** PASSAGE FOR REVIEW **
*** Block opens ***

Fig 1 Painting (left) is Still Life with Flowers and a Watch by Abraham Mignon (1660-1679). Image a and b are the same flower imaged with a camera and X-ray fluorescence respectively.1

When you encounter art pieces in a museum “physics” probably isn’t the first thing that comes to mind. However, recent conservation efforts dedicated towards centuries old art pieces have found a use for x-ray analysis. The use of x-rays allow the conservationists to create images of the art piece which highlight specific pigments and the elements which it consists of. This allows the conservationists to see what the human eye cannot, where light, the environment or interactions with other pigments have caused the original detail to be obscured. In this way through the use of physics the art piece can be restored directly as the original artist intended.

*** Block closes ***

** ABOUT THIS EXERCISE **
Continue the passage on using X-ray analysis to restore old paintings, starting right after its last sentence.

(Saved data entries)

*** Block opens ***

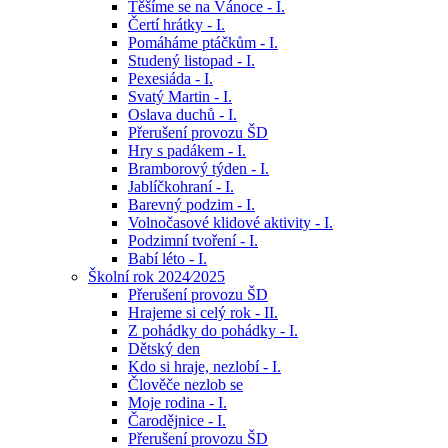
Těšíme se na Vánoce - I.
Čertí hrátky - I.
Pomáháme ptáčkům - I.
Studený listopad - I.
Pexesiáda - I.
Svatý Martin - I.
Oslava duchů - I.
Přerušení provozu ŠD
Hry s padákem - I.
Bramborový týden - I.
Jablíčkohraní - I.
Barevný podzim - I.
Volnočasové klidové aktivity - I.
Podzimní tvoření - I.
Babí léto - I.
Školní rok 2024⁄2025
Přerušení provozu ŠD
Hrajeme si celý rok - II.
Z pohádky do pohádky - I.
Dětský den
Kdo si hraje, nezlobí - I.
Člověče nezlob se
Moje rodina - I.
Čarodějnice - I.
Přerušení provozu ŠD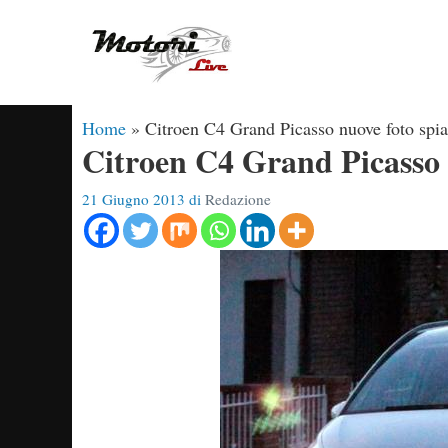
Vai
al
contenuto
Home
»
Citroen C4 Grand Picasso nuove foto spia
Citroen C4 Grand Picasso 
21 Giugno 2013
di
Redazione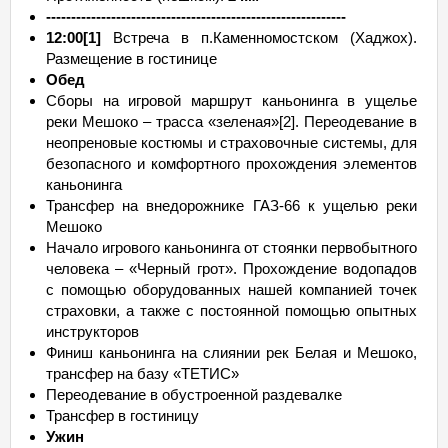
------------------------------------------------------------
12:00[1]
Встреча в п.Каменномостском (Хаджох).
Размещение в гостинице
Обед
Сборы на игровой маршрут каньонинга в ущелье
реки Мешоко – трасса «зеленая»[2]. Переодевание в
неопреновые костюмы и страховочные системы, для
безопасного и комфортного прохождения элементов
каньонинга
Трансфер на внедорожнике ГАЗ-66 к ущелью реки
Мешоко
Начало игрового каньонинга от стоянки первобытного
человека – «Черный грот». Прохождение водопадов
с помощью оборудованных нашей компанией точек
страховки, а также с постоянной помощью опытных
инструкторов
Финиш каньонинга на слиянии рек Белая и Мешоко,
трансфер на базу «ТЕТИС»
Переодевание в обустроенной раздевалке
Трансфер в гостиницу
Ужин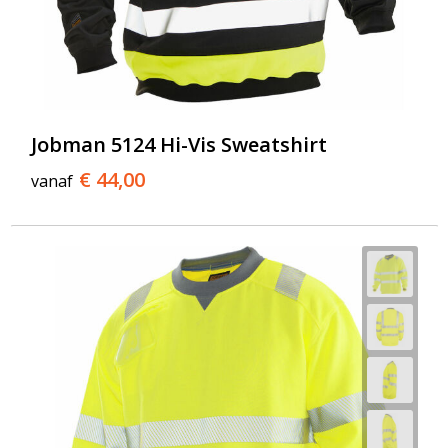
Jobman 5124 Hi-Vis Sweatshirt
€ 44,00
vanaf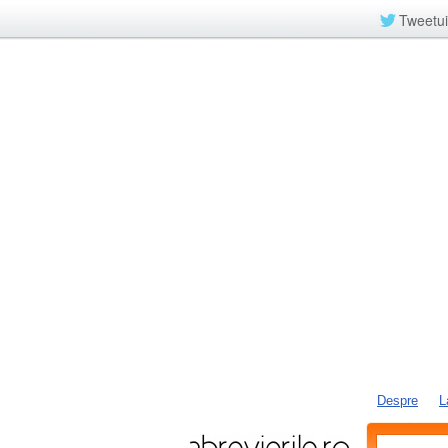
Tweetui
Despre
L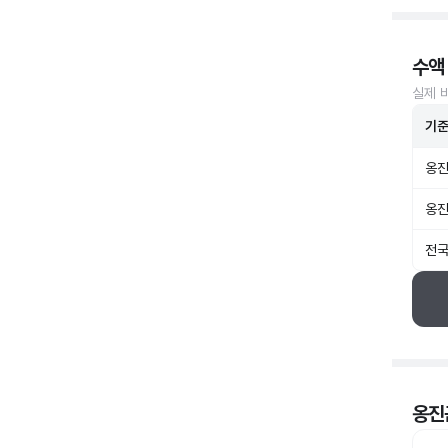
수액
실제 
기
옹진
옹진
전국
옹진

*** Block closes ***

** EXERCISE ANSWER **
There are two common techniques through which this imaging is carried out. The first is X-ray fluorescence. This process occurs when an x-ray collides with an atom and an inner electron is dislodged. An outer electron of the atom falls in energy to take its place and the difference in energy is emitted as an x-ray. This new x-ray is detected and tells us the identity of the atom it hit. Each element has a unique x-ray which is like its fingerprint and can be used to identify it. Image b in figure 1 illustrates the details which can be observed using x-ray based imaging. In this case the element which is identified is arsenic.

The second technique which is carried out to image paintings is X-ray diffraction. This process involves firing x-rays at a powder crystal and detecting the x-rays which are reflected back. This process is perfect for use with paintings as pigments are made up of powdered crystals. The pattern which the reflected x-rays make is unique to a compound and can therefore let us identify the pigment. In this case the arsenic based pigment found was schultenite, [PbHAsO4], and mimetite, [Pb5(AsO4)3Cl].2 These pigments were not the original pigment chosen by the artist as they were created by chemical reactions and are transparent to the naked eye. Knowing this, the original pigment can be reverse engineered and was found to be orpiment, As2S3, which has a vibrant yellow colour and was the colour of the original rose. This pigment is toxic and unstable with other pigments, this explains why this rose aged so poorly.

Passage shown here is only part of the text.